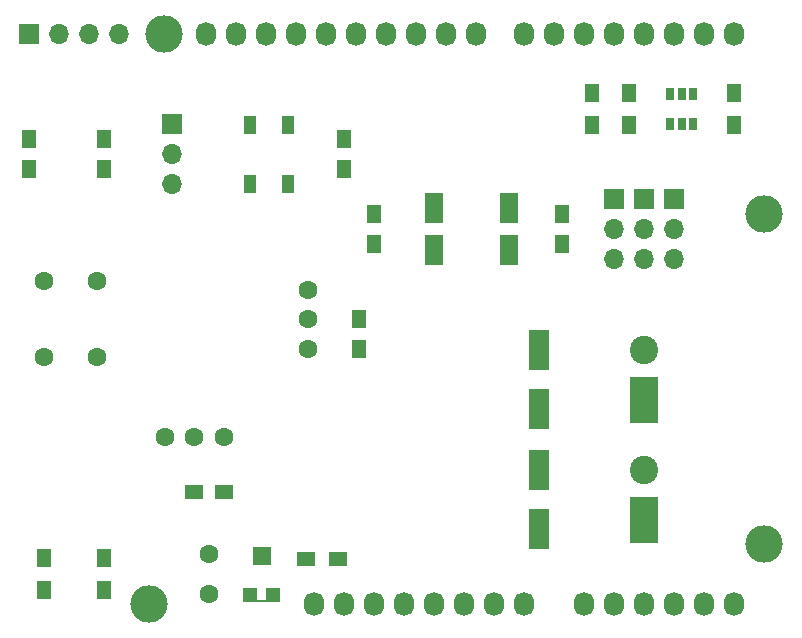
<source format=gts>
G04 #@! TF.FileFunction,Soldermask,Top*
%FSLAX46Y46*%
G04 Gerber Fmt 4.6, Leading zero omitted, Abs format (unit mm)*
G04 Created by KiCad (PCBNEW 4.0.7-e2-6376~58~ubuntu16.04.1) date Tue Sep  5 18:57:24 2017*
%MOMM*%
%LPD*%
G01*
G04 APERTURE LIST*
%ADD10C,0.100000*%
%ADD11R,1.600000X2.600000*%
%ADD12R,1.000000X1.600000*%
%ADD13R,1.300000X1.500000*%
%ADD14R,1.500000X1.300000*%
%ADD15R,0.700000X1.000000*%
%ADD16O,1.727200X2.032000*%
%ADD17R,1.700000X1.700000*%
%ADD18O,1.700000X1.700000*%
%ADD19R,1.800860X3.500120*%
%ADD20R,1.250000X1.500000*%
%ADD21R,1.500000X1.250000*%
%ADD22C,1.600000*%
%ADD23C,3.175000*%
%ADD24C,2.400000*%
%ADD25R,2.400000X2.400000*%
%ADD26R,1.200000X1.200000*%
%ADD27R,1.600000X1.600000*%
%ADD28R,1.200000X0.200000*%
G04 APERTURE END LIST*
D10*
D11*
X155448000Y-90275000D03*
X155448000Y-93875000D03*
D12*
X133528000Y-88225000D03*
X136728000Y-88225000D03*
X133528000Y-83225000D03*
X136728000Y-83225000D03*
D13*
X121158000Y-119935000D03*
X121158000Y-122635000D03*
X174498000Y-83265000D03*
X174498000Y-80565000D03*
X165608000Y-83265000D03*
X165608000Y-80565000D03*
X162433000Y-83265000D03*
X162433000Y-80565000D03*
X116078000Y-119935000D03*
X116078000Y-122635000D03*
D14*
X138223000Y-120015000D03*
X140923000Y-120015000D03*
D15*
X171003000Y-80615000D03*
X170053000Y-80615000D03*
X169103000Y-80615000D03*
X169103000Y-83215000D03*
X171003000Y-83215000D03*
X170053000Y-83215000D03*
D16*
X156718000Y-75565000D03*
X159258000Y-75565000D03*
X161798000Y-75565000D03*
X164338000Y-75565000D03*
X166878000Y-75565000D03*
X169418000Y-75565000D03*
X171958000Y-75565000D03*
X174498000Y-75565000D03*
X129794000Y-75565000D03*
X132334000Y-75565000D03*
X134874000Y-75565000D03*
X137414000Y-75565000D03*
X139954000Y-75565000D03*
X142494000Y-75565000D03*
X145034000Y-75565000D03*
X147574000Y-75565000D03*
X150114000Y-75565000D03*
X152654000Y-75565000D03*
X161798000Y-123825000D03*
X164338000Y-123825000D03*
X166878000Y-123825000D03*
X169418000Y-123825000D03*
X171958000Y-123825000D03*
X174498000Y-123825000D03*
X138938000Y-123825000D03*
X141478000Y-123825000D03*
X144018000Y-123825000D03*
X146558000Y-123825000D03*
X149098000Y-123825000D03*
X151638000Y-123825000D03*
X154178000Y-123825000D03*
X156718000Y-123825000D03*
D17*
X114808000Y-75565000D03*
D18*
X117348000Y-75565000D03*
X119888000Y-75565000D03*
X122428000Y-75565000D03*
D17*
X126873000Y-83185000D03*
D18*
X126873000Y-85725000D03*
X126873000Y-88265000D03*
D17*
X164338000Y-89535000D03*
D18*
X164338000Y-92075000D03*
X164338000Y-94615000D03*
D17*
X166878000Y-89535000D03*
D18*
X166878000Y-92075000D03*
X166878000Y-94615000D03*
D17*
X169418000Y-89535000D03*
D18*
X169418000Y-92075000D03*
X169418000Y-94615000D03*
D19*
X157988000Y-107274360D03*
X157988000Y-102275640D03*
X157988000Y-117434360D03*
X157988000Y-112435640D03*
D20*
X114808000Y-84475000D03*
X114808000Y-86975000D03*
X121158000Y-84475000D03*
X121158000Y-86975000D03*
X159893000Y-90825000D03*
X159893000Y-93325000D03*
X141478000Y-84475000D03*
X141478000Y-86975000D03*
X142748000Y-99715000D03*
X142748000Y-102215000D03*
D21*
X128798000Y-114300000D03*
X131298000Y-114300000D03*
D20*
X144018000Y-93325000D03*
X144018000Y-90825000D03*
D11*
X149098000Y-93875000D03*
X149098000Y-90275000D03*
D22*
X130048000Y-119583200D03*
X130048000Y-122986800D03*
D23*
X126238000Y-75565000D03*
X177038000Y-90805000D03*
X177038000Y-118745000D03*
X124968000Y-123825000D03*
D24*
X166878000Y-112435000D03*
D25*
X166878000Y-117435000D03*
X166878000Y-115935000D03*
D24*
X166878000Y-102275000D03*
D25*
X166878000Y-107275000D03*
X166878000Y-105775000D03*
D26*
X133493000Y-123085000D03*
X135493000Y-123085000D03*
D27*
X134493000Y-119785000D03*
D28*
X133893000Y-123585000D03*
X135093000Y-123585000D03*
D22*
X116028000Y-102945000D03*
X116028000Y-96445000D03*
X120528000Y-96445000D03*
X120528000Y-102945000D03*
X138428000Y-102195000D03*
X138428000Y-99695000D03*
X138428000Y-97195000D03*
X131278000Y-109695000D03*
X128778000Y-109695000D03*
X126278000Y-109695000D03*
M02*

</source>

◆ WHAT THE TASK REQUIRES ◆
Look above for the line that holds "X164338000Y-94615000D03*", then copy it and each line after it exactly, through the last line of the data.

◆ TASK ANSWER ◆
X164338000Y-94615000D03*
D17*
X166878000Y-89535000D03*
D18*
X166878000Y-92075000D03*
X166878000Y-94615000D03*
D17*
X169418000Y-89535000D03*
D18*
X169418000Y-92075000D03*
X169418000Y-94615000D03*
D19*
X157988000Y-107274360D03*
X157988000Y-102275640D03*
X157988000Y-117434360D03*
X157988000Y-112435640D03*
D20*
X114808000Y-84475000D03*
X114808000Y-86975000D03*
X121158000Y-84475000D03*
X121158000Y-86975000D03*
X159893000Y-90825000D03*
X159893000Y-93325000D03*
X141478000Y-84475000D03*
X141478000Y-86975000D03*
X142748000Y-99715000D03*
X142748000Y-102215000D03*
D21*
X128798000Y-114300000D03*
X131298000Y-114300000D03*
D20*
X144018000Y-93325000D03*
X144018000Y-90825000D03*
D11*
X149098000Y-93875000D03*
X149098000Y-90275000D03*
D22*
X130048000Y-119583200D03*
X130048000Y-122986800D03*
D23*
X126238000Y-75565000D03*
X177038000Y-90805000D03*
X177038000Y-118745000D03*
X124968000Y-123825000D03*
D24*
X166878000Y-112435000D03*
D25*
X166878000Y-117435000D03*
X166878000Y-115935000D03*
D24*
X166878000Y-102275000D03*
D25*
X166878000Y-107275000D03*
X166878000Y-105775000D03*
D26*
X133493000Y-123085000D03*
X135493000Y-123085000D03*
D27*
X134493000Y-119785000D03*
D28*
X133893000Y-123585000D03*
X135093000Y-123585000D03*
D22*
X116028000Y-102945000D03*
X116028000Y-96445000D03*
X120528000Y-96445000D03*
X120528000Y-102945000D03*
X138428000Y-102195000D03*
X138428000Y-99695000D03*
X138428000Y-97195000D03*
X131278000Y-109695000D03*
X128778000Y-109695000D03*
X126278000Y-109695000D03*
M02*

</source>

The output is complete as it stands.